Na avaliação do ex-ministro, é possível aproveitar o potencial de hoje, em termos de diagnósticos dos laboratórios, por exemplo, e usar a tecnologia para fazer uma migração de um sistema de saúde que só cuida de doenças para um que foque no bem estar.
Brexit e Guerra da Ucrânia
O ex-primeiro-ministro voltou a lamentar a saída do Reino Unido da União Europeia. “Os blocos regionais importam. No mundo de hoje, o importante é estar de braços dados com os países dos blocos regionais. Obviamente, fiquei muito triste com o Brexit”, afirmou.
O Reino Unido saiu do bloco europeu em 2020 e, agora, tem que se esforçar para reconstruir boas relações com a UE.

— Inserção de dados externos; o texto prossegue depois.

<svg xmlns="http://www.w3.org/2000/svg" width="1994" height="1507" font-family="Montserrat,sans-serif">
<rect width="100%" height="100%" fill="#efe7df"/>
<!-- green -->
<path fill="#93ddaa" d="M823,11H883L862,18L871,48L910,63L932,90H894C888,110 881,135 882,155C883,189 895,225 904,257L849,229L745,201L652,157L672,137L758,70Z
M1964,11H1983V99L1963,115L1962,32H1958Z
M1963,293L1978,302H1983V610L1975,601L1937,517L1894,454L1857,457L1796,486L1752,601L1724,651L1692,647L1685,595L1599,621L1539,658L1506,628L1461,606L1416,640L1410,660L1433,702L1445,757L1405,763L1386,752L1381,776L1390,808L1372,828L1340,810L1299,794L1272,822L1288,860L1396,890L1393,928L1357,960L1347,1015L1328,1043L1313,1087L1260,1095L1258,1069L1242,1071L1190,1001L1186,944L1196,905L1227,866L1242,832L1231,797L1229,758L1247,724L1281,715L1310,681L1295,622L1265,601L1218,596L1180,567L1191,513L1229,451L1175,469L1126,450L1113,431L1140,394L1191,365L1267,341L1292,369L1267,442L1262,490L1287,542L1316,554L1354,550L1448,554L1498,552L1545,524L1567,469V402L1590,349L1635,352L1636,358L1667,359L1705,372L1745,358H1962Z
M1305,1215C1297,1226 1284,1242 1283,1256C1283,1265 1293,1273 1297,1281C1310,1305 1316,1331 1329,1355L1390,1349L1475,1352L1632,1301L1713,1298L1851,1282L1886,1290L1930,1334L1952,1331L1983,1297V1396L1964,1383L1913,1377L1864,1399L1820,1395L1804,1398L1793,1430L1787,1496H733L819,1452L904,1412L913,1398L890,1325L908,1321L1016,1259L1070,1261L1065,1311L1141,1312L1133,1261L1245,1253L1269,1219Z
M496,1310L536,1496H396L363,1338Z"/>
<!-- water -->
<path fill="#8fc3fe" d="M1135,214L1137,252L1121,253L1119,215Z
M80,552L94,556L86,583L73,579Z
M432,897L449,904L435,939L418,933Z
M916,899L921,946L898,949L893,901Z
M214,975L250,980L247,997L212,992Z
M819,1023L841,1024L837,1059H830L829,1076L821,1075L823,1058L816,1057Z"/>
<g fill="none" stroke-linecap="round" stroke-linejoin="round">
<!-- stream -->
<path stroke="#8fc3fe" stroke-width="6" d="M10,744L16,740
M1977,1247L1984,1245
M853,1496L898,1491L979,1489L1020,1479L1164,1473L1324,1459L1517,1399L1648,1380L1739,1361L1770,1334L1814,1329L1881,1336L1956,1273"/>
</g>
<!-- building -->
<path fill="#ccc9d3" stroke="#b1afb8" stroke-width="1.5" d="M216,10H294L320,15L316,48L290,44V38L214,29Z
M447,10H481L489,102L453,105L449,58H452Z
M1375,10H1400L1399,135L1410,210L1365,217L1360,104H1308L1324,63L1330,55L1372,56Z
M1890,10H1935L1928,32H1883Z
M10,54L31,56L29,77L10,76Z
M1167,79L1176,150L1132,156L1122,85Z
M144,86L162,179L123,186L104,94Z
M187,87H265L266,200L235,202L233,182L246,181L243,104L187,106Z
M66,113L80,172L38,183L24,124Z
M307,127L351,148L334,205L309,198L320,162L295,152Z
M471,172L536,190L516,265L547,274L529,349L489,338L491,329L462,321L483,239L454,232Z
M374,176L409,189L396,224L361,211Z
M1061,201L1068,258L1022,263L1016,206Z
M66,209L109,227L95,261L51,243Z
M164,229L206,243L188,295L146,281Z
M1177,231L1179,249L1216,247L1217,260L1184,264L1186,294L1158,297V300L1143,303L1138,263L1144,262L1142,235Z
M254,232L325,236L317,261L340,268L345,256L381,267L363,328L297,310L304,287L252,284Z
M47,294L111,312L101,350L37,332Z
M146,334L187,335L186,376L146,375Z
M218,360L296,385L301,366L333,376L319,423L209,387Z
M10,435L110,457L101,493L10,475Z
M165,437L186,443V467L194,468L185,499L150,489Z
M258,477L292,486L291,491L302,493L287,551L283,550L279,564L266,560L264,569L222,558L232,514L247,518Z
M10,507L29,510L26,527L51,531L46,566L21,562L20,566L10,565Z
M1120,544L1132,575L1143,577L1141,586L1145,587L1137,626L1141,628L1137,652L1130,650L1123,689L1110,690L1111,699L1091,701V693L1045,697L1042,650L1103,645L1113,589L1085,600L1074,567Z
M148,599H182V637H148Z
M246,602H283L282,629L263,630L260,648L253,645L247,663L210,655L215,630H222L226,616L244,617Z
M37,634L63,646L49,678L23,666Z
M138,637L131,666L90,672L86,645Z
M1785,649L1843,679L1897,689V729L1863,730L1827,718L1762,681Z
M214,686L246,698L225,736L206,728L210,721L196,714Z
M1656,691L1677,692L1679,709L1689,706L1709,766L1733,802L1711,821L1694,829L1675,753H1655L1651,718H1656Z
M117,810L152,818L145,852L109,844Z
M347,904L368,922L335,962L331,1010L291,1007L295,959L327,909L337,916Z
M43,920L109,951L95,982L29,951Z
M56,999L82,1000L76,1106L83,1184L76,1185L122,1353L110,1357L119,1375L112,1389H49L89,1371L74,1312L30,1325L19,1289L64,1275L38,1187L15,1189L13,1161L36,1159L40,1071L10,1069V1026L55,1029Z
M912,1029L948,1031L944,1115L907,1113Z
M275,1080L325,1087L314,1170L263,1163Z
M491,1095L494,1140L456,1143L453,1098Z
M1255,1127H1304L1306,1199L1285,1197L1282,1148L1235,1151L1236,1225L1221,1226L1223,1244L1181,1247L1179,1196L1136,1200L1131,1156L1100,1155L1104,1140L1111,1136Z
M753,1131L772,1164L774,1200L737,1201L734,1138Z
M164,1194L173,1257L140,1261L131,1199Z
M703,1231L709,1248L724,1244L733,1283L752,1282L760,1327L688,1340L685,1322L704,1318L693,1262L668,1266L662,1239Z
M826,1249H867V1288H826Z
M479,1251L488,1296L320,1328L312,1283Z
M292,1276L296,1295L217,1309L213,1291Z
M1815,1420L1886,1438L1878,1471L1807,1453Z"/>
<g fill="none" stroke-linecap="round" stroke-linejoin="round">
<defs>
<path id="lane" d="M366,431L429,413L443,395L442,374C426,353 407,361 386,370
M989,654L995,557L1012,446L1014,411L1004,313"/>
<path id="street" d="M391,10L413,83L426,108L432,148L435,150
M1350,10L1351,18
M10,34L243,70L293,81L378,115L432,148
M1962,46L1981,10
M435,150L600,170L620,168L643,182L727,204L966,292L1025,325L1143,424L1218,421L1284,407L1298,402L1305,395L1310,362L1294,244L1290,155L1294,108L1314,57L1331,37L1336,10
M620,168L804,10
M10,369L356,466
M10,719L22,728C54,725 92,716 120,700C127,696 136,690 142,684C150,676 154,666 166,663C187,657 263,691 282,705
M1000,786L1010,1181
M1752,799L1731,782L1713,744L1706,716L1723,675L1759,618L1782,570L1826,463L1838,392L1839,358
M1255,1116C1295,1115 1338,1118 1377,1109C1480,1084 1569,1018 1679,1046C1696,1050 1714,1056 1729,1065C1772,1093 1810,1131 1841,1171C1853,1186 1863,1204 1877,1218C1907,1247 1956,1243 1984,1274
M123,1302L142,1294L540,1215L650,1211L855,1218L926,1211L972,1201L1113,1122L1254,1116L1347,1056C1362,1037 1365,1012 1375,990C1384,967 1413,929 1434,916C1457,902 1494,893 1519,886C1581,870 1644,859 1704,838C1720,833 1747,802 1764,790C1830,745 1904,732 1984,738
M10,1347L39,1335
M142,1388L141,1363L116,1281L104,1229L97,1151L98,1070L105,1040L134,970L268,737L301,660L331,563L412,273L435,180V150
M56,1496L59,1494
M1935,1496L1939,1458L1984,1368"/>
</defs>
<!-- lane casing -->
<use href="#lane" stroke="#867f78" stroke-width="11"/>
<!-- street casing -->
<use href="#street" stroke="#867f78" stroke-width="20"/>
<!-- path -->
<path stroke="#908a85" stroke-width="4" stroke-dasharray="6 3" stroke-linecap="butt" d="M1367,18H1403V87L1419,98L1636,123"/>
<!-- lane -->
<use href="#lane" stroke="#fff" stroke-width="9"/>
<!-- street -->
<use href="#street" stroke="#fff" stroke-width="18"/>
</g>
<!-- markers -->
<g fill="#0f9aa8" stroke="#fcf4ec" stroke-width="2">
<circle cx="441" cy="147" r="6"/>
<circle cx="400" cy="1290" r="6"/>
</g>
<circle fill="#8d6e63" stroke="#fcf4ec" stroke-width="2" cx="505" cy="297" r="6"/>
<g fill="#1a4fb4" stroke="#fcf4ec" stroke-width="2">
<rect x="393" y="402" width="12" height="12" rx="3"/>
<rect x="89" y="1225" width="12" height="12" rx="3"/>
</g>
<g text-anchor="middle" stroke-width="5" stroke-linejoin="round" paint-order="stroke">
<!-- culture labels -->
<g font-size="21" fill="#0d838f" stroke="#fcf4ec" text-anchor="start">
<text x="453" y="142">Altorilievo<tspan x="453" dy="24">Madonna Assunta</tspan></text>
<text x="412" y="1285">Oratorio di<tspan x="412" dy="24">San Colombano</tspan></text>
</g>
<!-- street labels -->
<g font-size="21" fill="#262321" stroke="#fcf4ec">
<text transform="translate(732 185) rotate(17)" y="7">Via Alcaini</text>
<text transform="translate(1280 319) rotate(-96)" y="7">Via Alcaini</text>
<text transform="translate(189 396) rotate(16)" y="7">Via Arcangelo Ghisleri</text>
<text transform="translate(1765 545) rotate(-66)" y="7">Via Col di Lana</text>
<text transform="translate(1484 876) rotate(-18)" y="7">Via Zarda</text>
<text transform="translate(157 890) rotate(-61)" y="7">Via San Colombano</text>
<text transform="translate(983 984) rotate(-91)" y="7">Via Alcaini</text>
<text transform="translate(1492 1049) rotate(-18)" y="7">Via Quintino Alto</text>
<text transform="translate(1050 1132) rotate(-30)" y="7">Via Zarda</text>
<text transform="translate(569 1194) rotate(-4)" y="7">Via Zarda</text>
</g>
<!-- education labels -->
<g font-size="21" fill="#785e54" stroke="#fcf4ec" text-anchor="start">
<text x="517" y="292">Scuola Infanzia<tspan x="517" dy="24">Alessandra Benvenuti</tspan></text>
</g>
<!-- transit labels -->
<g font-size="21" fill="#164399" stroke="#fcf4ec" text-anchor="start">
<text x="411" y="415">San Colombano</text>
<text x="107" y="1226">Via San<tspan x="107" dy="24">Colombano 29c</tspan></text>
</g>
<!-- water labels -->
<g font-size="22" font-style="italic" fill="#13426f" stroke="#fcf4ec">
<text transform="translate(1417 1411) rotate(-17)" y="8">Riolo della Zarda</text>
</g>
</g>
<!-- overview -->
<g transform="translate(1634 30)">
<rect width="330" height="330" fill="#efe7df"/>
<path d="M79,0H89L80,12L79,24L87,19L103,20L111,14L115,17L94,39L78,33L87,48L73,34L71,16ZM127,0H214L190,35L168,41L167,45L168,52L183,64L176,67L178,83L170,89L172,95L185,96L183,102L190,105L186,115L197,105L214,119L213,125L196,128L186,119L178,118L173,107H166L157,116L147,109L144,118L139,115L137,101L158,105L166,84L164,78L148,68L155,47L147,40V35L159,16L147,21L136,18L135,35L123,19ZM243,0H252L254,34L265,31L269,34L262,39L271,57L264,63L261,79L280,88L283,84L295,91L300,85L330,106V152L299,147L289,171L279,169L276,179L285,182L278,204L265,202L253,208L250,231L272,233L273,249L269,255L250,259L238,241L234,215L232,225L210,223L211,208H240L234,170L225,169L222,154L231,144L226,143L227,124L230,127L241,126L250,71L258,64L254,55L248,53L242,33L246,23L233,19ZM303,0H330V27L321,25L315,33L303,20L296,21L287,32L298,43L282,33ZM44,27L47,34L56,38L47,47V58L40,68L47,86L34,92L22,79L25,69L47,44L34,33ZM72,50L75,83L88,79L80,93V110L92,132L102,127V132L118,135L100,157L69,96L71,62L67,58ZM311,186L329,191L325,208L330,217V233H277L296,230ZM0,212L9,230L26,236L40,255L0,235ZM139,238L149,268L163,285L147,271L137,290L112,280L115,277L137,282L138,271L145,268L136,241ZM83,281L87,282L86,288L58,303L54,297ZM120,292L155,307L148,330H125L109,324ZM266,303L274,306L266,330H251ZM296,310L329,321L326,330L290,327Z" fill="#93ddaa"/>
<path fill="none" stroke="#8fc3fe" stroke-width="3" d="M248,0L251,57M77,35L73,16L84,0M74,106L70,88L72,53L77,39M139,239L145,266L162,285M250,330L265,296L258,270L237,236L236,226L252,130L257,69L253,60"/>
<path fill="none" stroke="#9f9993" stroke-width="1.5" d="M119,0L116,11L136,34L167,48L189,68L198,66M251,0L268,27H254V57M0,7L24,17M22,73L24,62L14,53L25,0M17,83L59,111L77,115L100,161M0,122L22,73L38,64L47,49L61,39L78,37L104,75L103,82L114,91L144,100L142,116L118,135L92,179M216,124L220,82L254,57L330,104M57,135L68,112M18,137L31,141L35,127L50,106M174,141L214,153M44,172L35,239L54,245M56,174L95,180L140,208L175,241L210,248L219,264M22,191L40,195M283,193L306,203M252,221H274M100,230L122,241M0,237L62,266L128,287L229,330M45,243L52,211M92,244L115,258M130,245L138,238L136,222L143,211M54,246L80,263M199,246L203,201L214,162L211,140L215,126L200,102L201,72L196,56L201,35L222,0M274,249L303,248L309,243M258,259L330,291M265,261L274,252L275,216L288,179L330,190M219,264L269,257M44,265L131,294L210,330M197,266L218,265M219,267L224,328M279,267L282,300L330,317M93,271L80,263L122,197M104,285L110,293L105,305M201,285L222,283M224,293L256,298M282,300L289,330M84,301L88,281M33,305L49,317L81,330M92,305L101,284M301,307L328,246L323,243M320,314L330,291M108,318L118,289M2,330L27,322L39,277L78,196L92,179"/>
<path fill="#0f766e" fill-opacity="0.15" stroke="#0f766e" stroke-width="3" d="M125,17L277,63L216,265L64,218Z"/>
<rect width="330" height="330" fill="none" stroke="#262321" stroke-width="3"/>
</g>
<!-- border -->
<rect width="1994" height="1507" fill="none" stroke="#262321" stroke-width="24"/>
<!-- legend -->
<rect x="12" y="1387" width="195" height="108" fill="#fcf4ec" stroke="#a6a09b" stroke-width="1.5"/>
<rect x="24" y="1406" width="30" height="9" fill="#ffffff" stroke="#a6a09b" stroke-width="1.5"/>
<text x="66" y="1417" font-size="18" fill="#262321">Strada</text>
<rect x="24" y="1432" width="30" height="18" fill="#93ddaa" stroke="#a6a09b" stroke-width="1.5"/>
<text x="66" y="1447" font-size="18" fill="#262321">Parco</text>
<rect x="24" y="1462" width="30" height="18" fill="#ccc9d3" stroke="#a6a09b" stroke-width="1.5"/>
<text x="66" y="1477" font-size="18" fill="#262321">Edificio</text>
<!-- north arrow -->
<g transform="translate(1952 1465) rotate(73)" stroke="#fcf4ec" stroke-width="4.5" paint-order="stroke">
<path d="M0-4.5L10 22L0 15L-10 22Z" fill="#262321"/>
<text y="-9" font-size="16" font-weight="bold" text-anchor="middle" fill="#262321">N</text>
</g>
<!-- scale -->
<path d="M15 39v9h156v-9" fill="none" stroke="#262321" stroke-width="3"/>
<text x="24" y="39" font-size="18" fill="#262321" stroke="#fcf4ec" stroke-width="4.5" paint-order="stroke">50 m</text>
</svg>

“Esse é um desafio que nós teremos que cuidar para acertar, porque o bloco europeu tem muitas falhas e desafios, porém, vai continuar crescendo tanto que a Ucrânia quer entrar na UE. “No futuro, talvez tenhamos um bloco interno mais integrado e um acordo mais flexível com outros países da comunidade europeia”, apostou
Em relação à guerra entre Rússia e Ucrânia, Blair destacou que o conflito tem impactos globais, e, portanto, não pode acabar de forma a remunerar a agressão russa, que começou o conflito, a fim de desincentivar o atual presidente russo, Vladimir Putin, ou os próximos a tentarem o mesmo novamente. “É importante que as pessoas de outras partes do mundo entendam que, se este conflito lhes parece distante, com informações desencontradas, para as pessoas na Europa ele é muito real. Espero que ele acabe, mas, para isso, é preciso que acabe de modo que a Europa tenha segurança sobre seu futuro, afirmou.